For about the final 60 minutes, the last-place Sounders dominated the nettlesome Galaxy in a nationally televised event, only to fall 1-0 in perhaps the most agonizing loss this season among many (5-10-2) from which to choose.
Asked for an analogous soccer experience, coach Sigi Schmid had to go all the way back to his college playing days at UCLA, where the Bruins had 38 shots and lost to Fresno State 1-0. If that comparison wasn’t enough, Schmid ventured into space.
“If you landed from Mars and looked at the game, not the score,” he said, “the guys from Mars would say we won the game.”
But the Martians would also wonder why the Earth creature Zach Scott fell down in the 15th minute while marking Galaxy captain Robbie Keane, giving the Sounders’ nemesis room for a point-blank blast from 10 yards that hit the crossbar and bounded into the net for the game’s only score.
Gravity, the Martians might be told, is heavier on Earth.
Perhaps severe enough to, well, suck.
Certainly, the standings say so regarding the Sounders, the first team at MLS’s midseason to reach double-digits in losses. The Sounders have one win in the past seven games, with the next five this month against Western Conference foes.
The atmosphere of despair was sufficient for a reporter post-game to ask Schmid if it was time for him to resign.
“That’s for other people to say,” he said, “not me.”
What he did say, with conviction, is that in this match, which featured Clint Dempsey for only the 11th time this season, the defeat was not because of a lack of will.
“I certainly can’t fault them for their effort, their character and their play,” he said. “But only one statistic counts at the end.”
The stats fleshed out the context. The Sounders had an incredible 21 open-play crosses to the Galaxy’s nine, and a 61.6 percent plurality in possessions. A new lineup up top featuring three forwards of Dempsey, rookie Jordan Morris and Nelson Valdez seemed to work well. But not a finish was among them.

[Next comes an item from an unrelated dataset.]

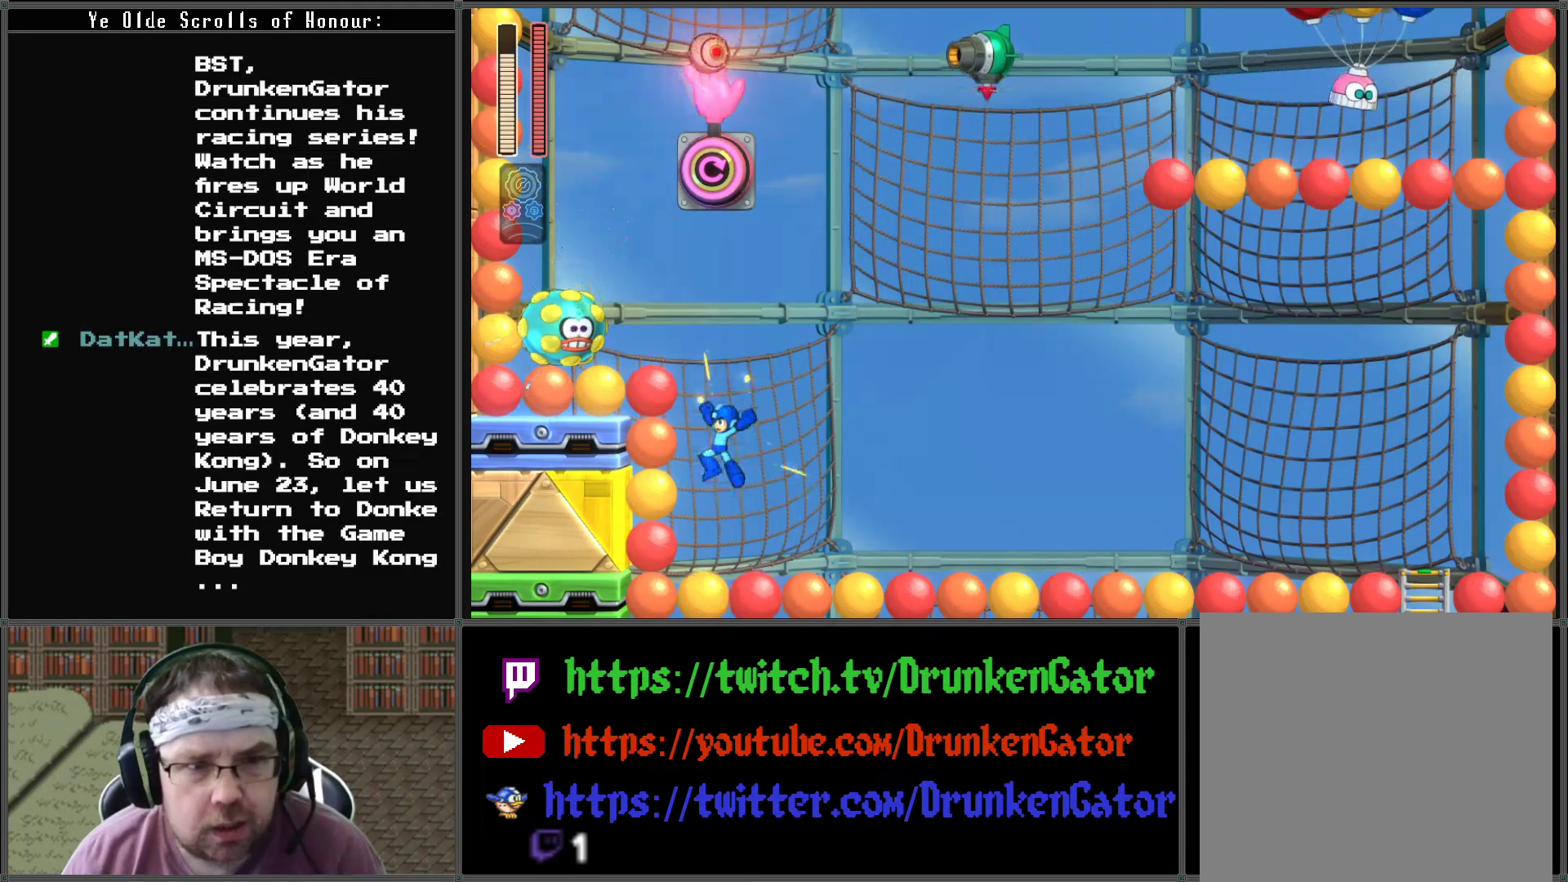
{"buttons": ["A"], "left_stick": "center", "right_stick": "center", "events": []}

Dempsey had seven shots, including one late in the game where he controlled the ball off his chest a few feet from the far post, dribbled it once with his head for control, then left-footed a short shot that found wood and skittered out of play.
Morris also had a juicy chance when he drew GK Brian Rowe off his line in an attempt to tackle Morris and the ball. Morris emerged unscathed to stare into an open net, only to find Galaxy defender A.J. DeLaGarza jumping in to deflect the shot off his hip.
So the Sounders remain with the fewest goals, 14, in MLS, due in part to the temporary absence of Dempsey and the permanent absence of Obafemi Martins (China), plus a mash of veterans and young players who lack cohesion.
In the view of newcomer Herculez Gomez, who subbed in Sunday, the Sounders have probably asked too much of young players.
“If we are asking the young guys to get results then we are in a bad position,” he said. “There are guys that we need to groom and teach them the right things.
“I love the young guys on this team. I only wish that they were more willing to make mistakes because that’s the only way you’re going to learn. Nowhere in the world are you going to see a team where it’s all young kids, and they are figuring it out by themselves. We need to be there for them.”
Naturally, Schmid is not quite ready to concede the season, even after the Sounders fell to 0-8-2 when conceding the first goal.
“All you can ask your team to do is create chances, fight, and help each other,” he said. “We did all that. And we came away with nothing.
“I feel strongly if we continue to (create chances), it will turn around.”
Until they do, in the words of Yogi Berra, it’s getting late early here.